Una vez terminada la actuación, quedé esperando algún comentario, pero nada. Fumamos sendos cigarros de marihuana en silencio y no volví a verla.

Reintegrado a Buenos Aires, retomamos el noviazgo con mi apática novia. Nos fuimos a vivir juntos y recuperé mis tenebrosos domingos de tarde.

Cuando estaba de peor humor, le conté, le encantó y ejecutamos lo de la peruana con tal éxito que desde entonces me puso en un pedestal del que no me bajó hace más de 20 años.

Todos los días se aprende algo.

(Este es el Artículo Nº 1.759)

9 comentarios:

Luis dijo...

Que cada cual haga realidad sus fantasías, mientras no lastime a nadie.

Manuel dijo...

Recibí cartas apáticas durante doce años. Contesté de forma apática esos doce años. Pero un día respondí a las cartas frías con calor, y empecé a recibir cartas calientes.

Lautaro dijo...

### CONSIGNA 1
Reúne cada línea de las filas que contenga la palabra "first", distinguiendo entre mayúsculas y minúsculas.
El fragmento y las filas no tienen relación entre sí.

### DATOS DEL EJERCICIO

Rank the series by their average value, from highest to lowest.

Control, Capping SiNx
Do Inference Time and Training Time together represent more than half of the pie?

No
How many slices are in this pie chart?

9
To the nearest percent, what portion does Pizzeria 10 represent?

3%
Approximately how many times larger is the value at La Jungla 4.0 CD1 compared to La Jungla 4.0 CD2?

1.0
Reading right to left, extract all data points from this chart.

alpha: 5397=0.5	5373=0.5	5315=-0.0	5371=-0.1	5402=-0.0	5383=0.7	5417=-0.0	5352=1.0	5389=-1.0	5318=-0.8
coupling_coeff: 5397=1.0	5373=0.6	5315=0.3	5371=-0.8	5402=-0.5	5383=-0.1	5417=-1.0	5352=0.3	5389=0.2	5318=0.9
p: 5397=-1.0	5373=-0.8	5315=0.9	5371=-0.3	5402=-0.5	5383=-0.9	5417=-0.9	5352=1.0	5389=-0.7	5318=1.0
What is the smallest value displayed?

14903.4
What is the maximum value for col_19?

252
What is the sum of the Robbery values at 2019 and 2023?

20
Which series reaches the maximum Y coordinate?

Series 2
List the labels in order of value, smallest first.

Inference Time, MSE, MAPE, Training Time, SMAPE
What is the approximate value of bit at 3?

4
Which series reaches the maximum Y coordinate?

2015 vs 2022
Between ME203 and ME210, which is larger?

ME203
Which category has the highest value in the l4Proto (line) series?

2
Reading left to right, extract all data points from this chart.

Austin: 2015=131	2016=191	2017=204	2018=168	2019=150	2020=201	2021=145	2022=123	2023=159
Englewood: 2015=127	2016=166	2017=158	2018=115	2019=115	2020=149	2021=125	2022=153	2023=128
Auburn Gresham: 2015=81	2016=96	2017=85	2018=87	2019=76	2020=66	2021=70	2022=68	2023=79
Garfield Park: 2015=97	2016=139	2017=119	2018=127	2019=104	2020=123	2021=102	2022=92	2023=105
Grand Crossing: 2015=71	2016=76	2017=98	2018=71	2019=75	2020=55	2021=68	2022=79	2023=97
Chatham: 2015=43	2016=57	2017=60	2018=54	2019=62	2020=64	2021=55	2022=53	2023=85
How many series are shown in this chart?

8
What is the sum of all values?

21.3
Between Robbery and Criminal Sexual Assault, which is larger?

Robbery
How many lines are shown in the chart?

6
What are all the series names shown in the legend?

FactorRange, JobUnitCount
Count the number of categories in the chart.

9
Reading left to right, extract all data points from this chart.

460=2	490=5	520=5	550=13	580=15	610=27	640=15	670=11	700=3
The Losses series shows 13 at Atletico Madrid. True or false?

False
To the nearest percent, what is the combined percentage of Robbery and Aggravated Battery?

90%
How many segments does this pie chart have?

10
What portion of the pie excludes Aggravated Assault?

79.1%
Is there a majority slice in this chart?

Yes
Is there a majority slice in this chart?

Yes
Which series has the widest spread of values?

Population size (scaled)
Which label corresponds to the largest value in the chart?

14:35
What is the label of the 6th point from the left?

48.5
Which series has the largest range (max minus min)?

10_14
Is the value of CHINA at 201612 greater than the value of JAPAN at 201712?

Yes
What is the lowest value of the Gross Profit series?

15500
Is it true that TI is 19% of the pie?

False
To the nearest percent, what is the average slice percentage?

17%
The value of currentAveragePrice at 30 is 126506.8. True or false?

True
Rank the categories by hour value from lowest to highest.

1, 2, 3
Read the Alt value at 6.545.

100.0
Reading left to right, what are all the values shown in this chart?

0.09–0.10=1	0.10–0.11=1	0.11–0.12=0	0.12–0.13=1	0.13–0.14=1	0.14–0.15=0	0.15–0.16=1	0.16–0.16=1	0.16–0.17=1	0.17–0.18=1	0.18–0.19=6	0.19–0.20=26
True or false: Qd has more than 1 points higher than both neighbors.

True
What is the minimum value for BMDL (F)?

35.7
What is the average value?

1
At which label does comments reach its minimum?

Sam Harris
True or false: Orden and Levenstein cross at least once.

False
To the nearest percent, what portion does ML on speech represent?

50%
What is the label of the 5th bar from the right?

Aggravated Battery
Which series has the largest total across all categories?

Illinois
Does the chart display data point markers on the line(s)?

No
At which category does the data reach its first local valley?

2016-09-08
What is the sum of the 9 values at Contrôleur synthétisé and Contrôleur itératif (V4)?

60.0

### CONSIGNA 2
Cambia "cartas" por "notas" y reproduce el fragmento empezando por "Luis dijo..." y siguiendo hasta "recibir cartas calientes.".

### ESPACIO DE RESPUESTA 1
List the labels in order of value, smallest first.
At which category does the data reach its first local valley?

### ESPACIO DE RESPUESTA 2
Luis dijo...

Que cada cual haga realidad sus fantasías, mientras no lastime a nadie.

Manuel dijo...

Recibí notas apáticas durante doce años. Contesté de forma apática esos doce años. Pero un día respondí a las notas frías con calor, y empecé a recibir notas calientes.